Background The relevance of screening for airway obstruction in subjects not complaining of COPD symptoms may depend on the definition of airway obstruction. Response to exercise in asymptomatic subjects with persistent airway obstruction as defined by a postbronchodilator FEV1/FVC <5th centile lower limit of normal (LLN) remains unknown.
Methods Dyspnoea (Borg scale), exercise tolerance and ventilatory constraints on tidal volume expansion were assessed in 20 consecutive asymptomatic subjects with persistent mild airway obstruction detected by screening (postbronchodilator FEV1/FVC z-score: −2.14±0.29; FEV1 z-score: −1.02±0.64) undergoing incremental cycle cardiopulmonary exercise testing, compared with 20 healthy controls with normal spirometry matched for age, sex, body mass index and smoking history (FEV1/FVC z-score: −0.13±0.57; FEV1 z-score: 0.32±0.67) and with 20 symptomatic patients with COPD matched for the same characteristics (FEV1/FVC z-score: −2.36±0.51; FEV1 z-score: −1.02±0.48).

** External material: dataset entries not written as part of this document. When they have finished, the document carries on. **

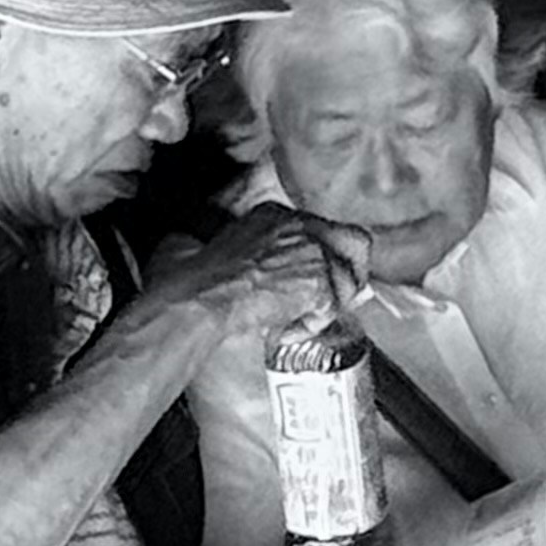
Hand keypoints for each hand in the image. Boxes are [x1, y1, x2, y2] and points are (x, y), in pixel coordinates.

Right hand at [141, 207, 370, 346]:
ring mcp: (313, 251)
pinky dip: (309, 326)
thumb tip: (218, 256)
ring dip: (327, 305)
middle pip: (355, 242)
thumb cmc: (190, 279)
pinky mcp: (318, 281)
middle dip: (351, 272)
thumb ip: (229, 246)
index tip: (316, 278)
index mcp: (273, 214)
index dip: (325, 257)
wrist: (196, 299)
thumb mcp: (205, 246)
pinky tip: (285, 332)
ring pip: (349, 280)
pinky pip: (330, 309)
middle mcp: (299, 225)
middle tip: (335, 299)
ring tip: (298, 321)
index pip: (321, 229)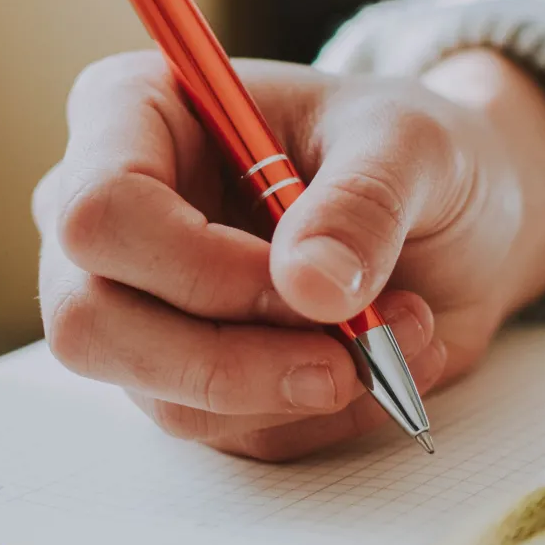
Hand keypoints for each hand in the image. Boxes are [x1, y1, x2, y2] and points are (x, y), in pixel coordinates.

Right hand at [33, 49, 544, 459]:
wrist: (453, 213)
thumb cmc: (409, 151)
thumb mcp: (413, 144)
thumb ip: (363, 202)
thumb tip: (308, 287)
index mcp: (135, 114)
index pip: (100, 210)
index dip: (196, 266)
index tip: (308, 283)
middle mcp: (114, 216)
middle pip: (91, 322)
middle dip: (232, 359)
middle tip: (352, 354)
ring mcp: (138, 304)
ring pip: (163, 395)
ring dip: (298, 385)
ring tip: (404, 330)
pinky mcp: (185, 375)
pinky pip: (228, 431)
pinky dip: (320, 412)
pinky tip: (385, 359)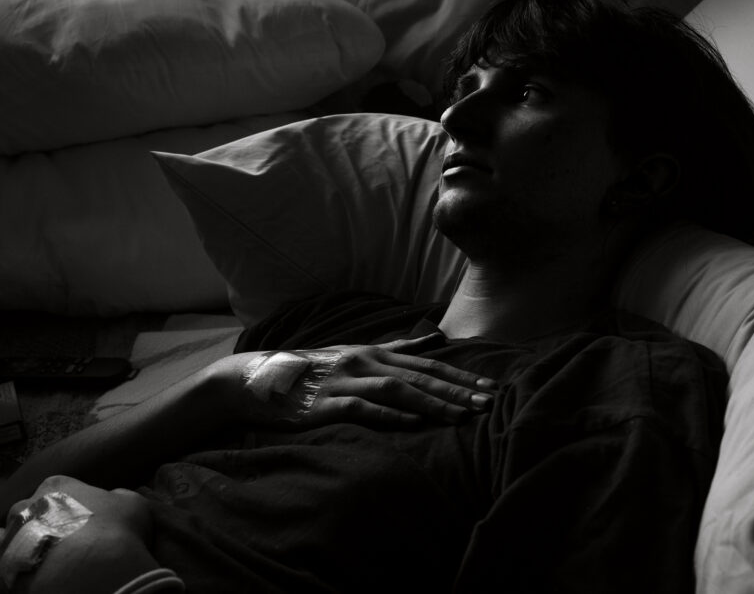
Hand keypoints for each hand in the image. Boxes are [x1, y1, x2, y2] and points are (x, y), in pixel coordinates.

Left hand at [1, 476, 159, 593]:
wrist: (92, 569)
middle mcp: (29, 504)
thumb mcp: (133, 503)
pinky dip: (20, 564)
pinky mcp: (5, 563)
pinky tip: (37, 569)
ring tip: (52, 557)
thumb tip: (114, 498)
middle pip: (34, 509)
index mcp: (57, 485)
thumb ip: (119, 496)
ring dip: (31, 542)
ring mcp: (14, 534)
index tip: (85, 517)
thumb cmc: (116, 529)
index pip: (60, 488)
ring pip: (18, 534)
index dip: (74, 503)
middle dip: (47, 520)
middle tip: (67, 537)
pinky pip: (7, 562)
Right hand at [222, 333, 498, 429]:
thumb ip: (397, 348)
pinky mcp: (324, 404)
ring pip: (397, 390)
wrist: (255, 379)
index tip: (490, 387)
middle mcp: (364, 363)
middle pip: (419, 376)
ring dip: (432, 403)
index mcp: (374, 352)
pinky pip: (362, 409)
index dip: (460, 376)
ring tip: (461, 416)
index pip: (427, 364)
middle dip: (456, 390)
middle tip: (487, 403)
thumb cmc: (313, 369)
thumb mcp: (356, 353)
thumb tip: (434, 340)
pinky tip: (413, 422)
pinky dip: (389, 414)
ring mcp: (344, 382)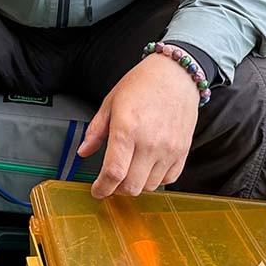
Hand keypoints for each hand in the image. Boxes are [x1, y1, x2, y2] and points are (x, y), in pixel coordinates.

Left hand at [76, 53, 199, 197]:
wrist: (176, 74)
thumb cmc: (142, 84)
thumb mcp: (110, 102)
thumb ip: (96, 130)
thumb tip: (83, 152)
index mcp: (127, 129)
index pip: (114, 173)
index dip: (102, 188)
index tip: (97, 191)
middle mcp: (150, 143)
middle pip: (131, 186)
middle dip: (116, 190)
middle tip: (111, 182)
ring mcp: (169, 149)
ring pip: (149, 186)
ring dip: (136, 184)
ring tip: (130, 171)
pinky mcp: (183, 151)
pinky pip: (168, 179)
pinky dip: (156, 179)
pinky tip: (148, 167)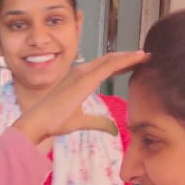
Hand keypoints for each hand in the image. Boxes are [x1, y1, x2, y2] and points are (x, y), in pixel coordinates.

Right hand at [11, 50, 148, 149]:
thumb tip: (114, 129)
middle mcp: (80, 71)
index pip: (104, 67)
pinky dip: (125, 60)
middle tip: (146, 57)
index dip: (121, 64)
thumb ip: (99, 122)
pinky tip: (138, 59)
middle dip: (128, 58)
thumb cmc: (54, 121)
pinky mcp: (85, 78)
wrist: (38, 122)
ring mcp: (82, 72)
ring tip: (146, 56)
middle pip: (109, 59)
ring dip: (129, 56)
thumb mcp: (82, 121)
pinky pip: (110, 66)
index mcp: (79, 78)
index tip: (136, 64)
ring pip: (111, 59)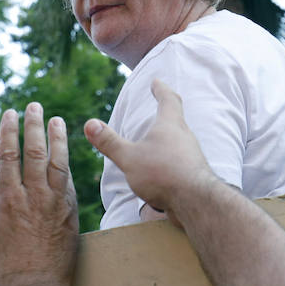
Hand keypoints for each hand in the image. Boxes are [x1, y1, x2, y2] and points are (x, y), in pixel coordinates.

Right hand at [0, 103, 78, 285]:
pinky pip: (69, 183)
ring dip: (57, 138)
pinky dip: (66, 166)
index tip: (9, 115)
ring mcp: (54, 205)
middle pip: (34, 152)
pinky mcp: (70, 215)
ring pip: (57, 162)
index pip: (7, 155)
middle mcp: (32, 197)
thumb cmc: (5, 268)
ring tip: (56, 121)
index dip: (8, 131)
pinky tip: (66, 155)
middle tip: (34, 107)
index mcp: (7, 199)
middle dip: (33, 126)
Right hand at [84, 80, 220, 225]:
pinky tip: (162, 171)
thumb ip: (109, 142)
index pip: (168, 99)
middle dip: (167, 113)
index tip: (156, 81)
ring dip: (169, 139)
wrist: (195, 203)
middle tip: (161, 106)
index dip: (161, 89)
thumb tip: (89, 124)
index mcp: (170, 125)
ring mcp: (192, 156)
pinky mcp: (194, 175)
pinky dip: (170, 160)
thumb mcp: (129, 157)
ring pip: (180, 141)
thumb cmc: (162, 174)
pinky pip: (180, 162)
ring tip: (158, 140)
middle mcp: (185, 137)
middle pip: (177, 119)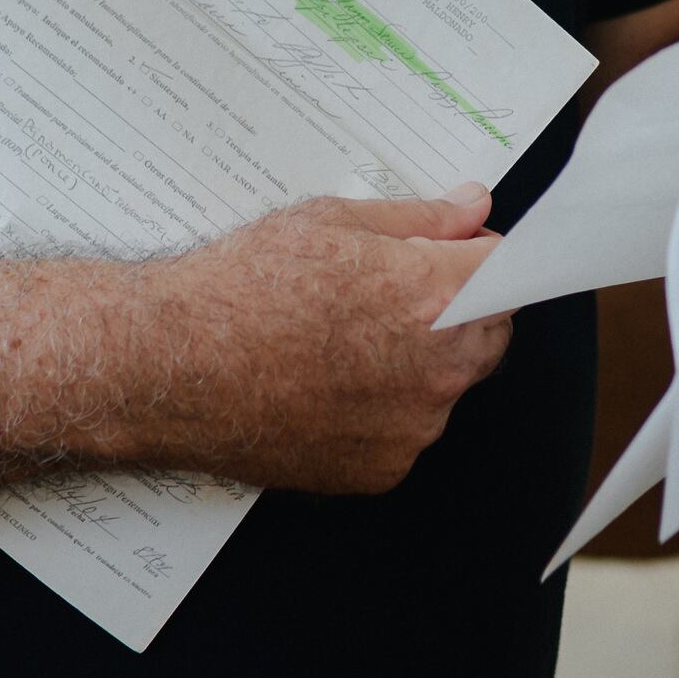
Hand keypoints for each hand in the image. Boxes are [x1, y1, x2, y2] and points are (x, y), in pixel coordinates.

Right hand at [145, 189, 508, 492]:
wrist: (169, 366)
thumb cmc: (240, 287)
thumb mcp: (331, 223)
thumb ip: (420, 219)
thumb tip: (472, 207)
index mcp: (438, 295)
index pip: (509, 271)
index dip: (481, 257)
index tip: (460, 255)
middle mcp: (439, 368)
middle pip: (490, 333)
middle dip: (457, 310)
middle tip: (388, 296)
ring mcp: (413, 427)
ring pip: (445, 387)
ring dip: (417, 365)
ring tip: (339, 345)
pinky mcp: (382, 471)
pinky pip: (405, 433)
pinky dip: (380, 414)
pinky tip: (324, 388)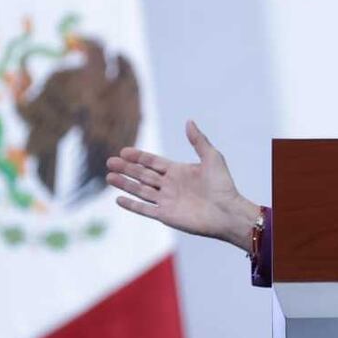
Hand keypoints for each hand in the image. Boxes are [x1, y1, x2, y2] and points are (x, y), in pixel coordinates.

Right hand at [106, 120, 259, 251]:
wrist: (228, 211)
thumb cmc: (223, 185)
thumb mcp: (212, 157)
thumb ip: (198, 140)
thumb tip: (189, 121)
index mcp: (178, 171)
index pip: (153, 162)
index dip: (138, 157)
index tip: (123, 151)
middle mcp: (170, 185)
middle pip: (143, 175)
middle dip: (127, 168)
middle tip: (110, 162)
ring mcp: (167, 201)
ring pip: (140, 190)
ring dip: (125, 184)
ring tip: (110, 177)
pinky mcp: (166, 215)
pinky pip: (145, 209)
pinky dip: (132, 205)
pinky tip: (119, 199)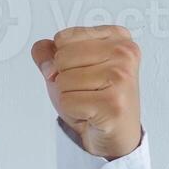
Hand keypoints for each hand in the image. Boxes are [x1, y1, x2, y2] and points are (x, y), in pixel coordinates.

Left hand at [31, 25, 142, 160]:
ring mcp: (121, 77)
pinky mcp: (113, 103)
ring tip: (89, 99)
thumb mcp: (69, 66)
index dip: (61, 57)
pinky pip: (67, 101)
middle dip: (64, 77)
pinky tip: (90, 112)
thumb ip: (48, 52)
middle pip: (61, 58)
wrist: (115, 131)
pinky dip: (72, 110)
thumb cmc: (95, 96)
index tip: (82, 69)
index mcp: (116, 37)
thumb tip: (44, 58)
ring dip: (68, 95)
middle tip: (86, 88)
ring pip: (63, 80)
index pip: (63, 37)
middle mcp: (124, 53)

Results Asymptomatic subjects with airway obstruction had higher dyspnoea ratings than controls during incremental exercise. Asymptomatic subjects with airway obstruction had also peak oxygen consumption and peak power output that were lower than controls, and similar to those observed in patients with COPD. Although less frequent than in COPD, dynamic hyperinflation was more frequent in asymptomatic subjects with airway obstruction than in controls (85%, 50% and 10%, respectively; p=0.01 in asymptomatic subjects vs controls and p=0.04 vs COPD).
Conclusions Although they did not present with chronic activity-related dyspnoea, subjects with a postbronchodilator FEV1/FVC<LLN as detected by screening had poorer exercise tolerance than healthy controls on exertion, and a significant proportion of them had dynamic hyperinflation. These subjects may, therefore, deserve further attention and may warrant regular follow-up.